«Maman pour le dîner» de Shalom Auslander
«Les mères ont un goût infect. Elles sont débectantes de la tête aux pieds. [..] Grillées, sous vide, déshydratées, séchées, aucun traitement n’y changera quoi que ce soit. Même l’odeur est pestilentielle, jetez une mère sur la grille d’un barbecue et vous aurez l’impression que quelqu’un brûle des pneus, ce qui, pour peu qu’on l’accompagne d’un soupçon d’aïoli, serait sans doute meilleur.»

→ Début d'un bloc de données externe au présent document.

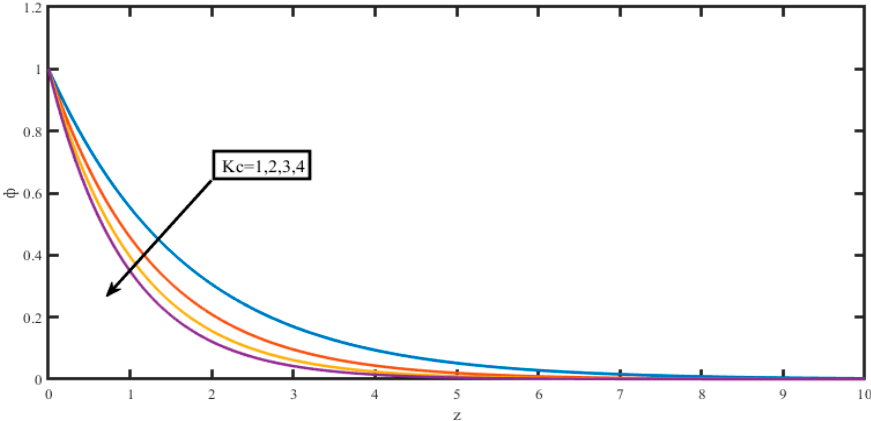
Figure 13. The influence of the Chemical reaction parameter Kc on the Concentration profiles.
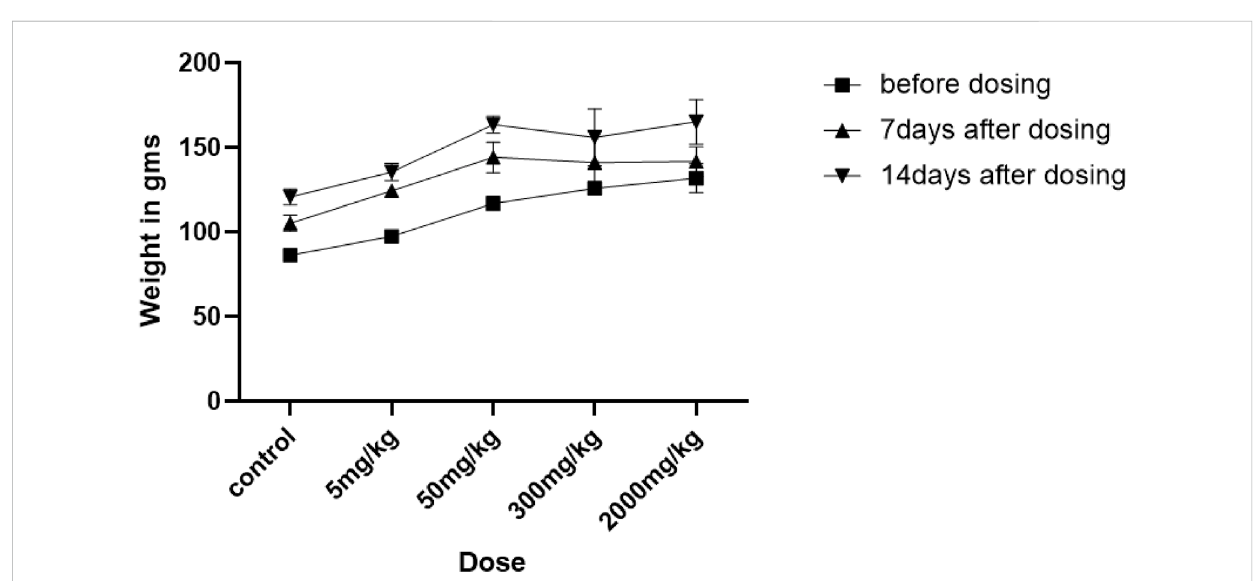
FIGURE 4 Changes in the weights of rats treated with different oral doses (5, 50, 300, and 2000 mg/kg and control) of Ipomoea turpethum extract loaded on polymeric nanoparticles at different time intervals (before dosing and 7 days after drug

Septième Seltzer, jeune éditeur trentenaire mène une existence paisible à New York avec sa femme et sa fille. Son quotidien sera vite ébranlé par l’annonce du décès de sa mère. Ce ne sera pas le chagrin qui le terrassera, sa mère était un être infect, aussi cruelle que manipulatrice, l’affront se situe ailleurs: appartenant à la communauté cannibale des États-Unis (les can-am), Septième et l’ensemble de sa fratrie doivent respecter une coutume ancestrale: manger le corps de leur mère au cours d’un repas de fête nommé «l’assimilation». Refusant de se plier à cette tradition, Septième sera vite rattrapé par son histoire, sa communauté et son héritage culturel. Sous ses airs d’épopée gore, cynique et loufoque, Shalom Auslander nous livre en filigrane une réflexion philosophico-politique sur le monde contemporain: la communauté can-am, ostracisée, empêchée de pratiquer ses coutumes, fondements de sa culture et de son identité, est déchirée entre le poids des dogmes religieux hérités de génération en génération et l’assimilation «nécessaire» à l’intégration. Entre revendication des origines, quête identitaire et besoin d’intégration, la réflexion sur les migrations y est forte et prenante. A lire!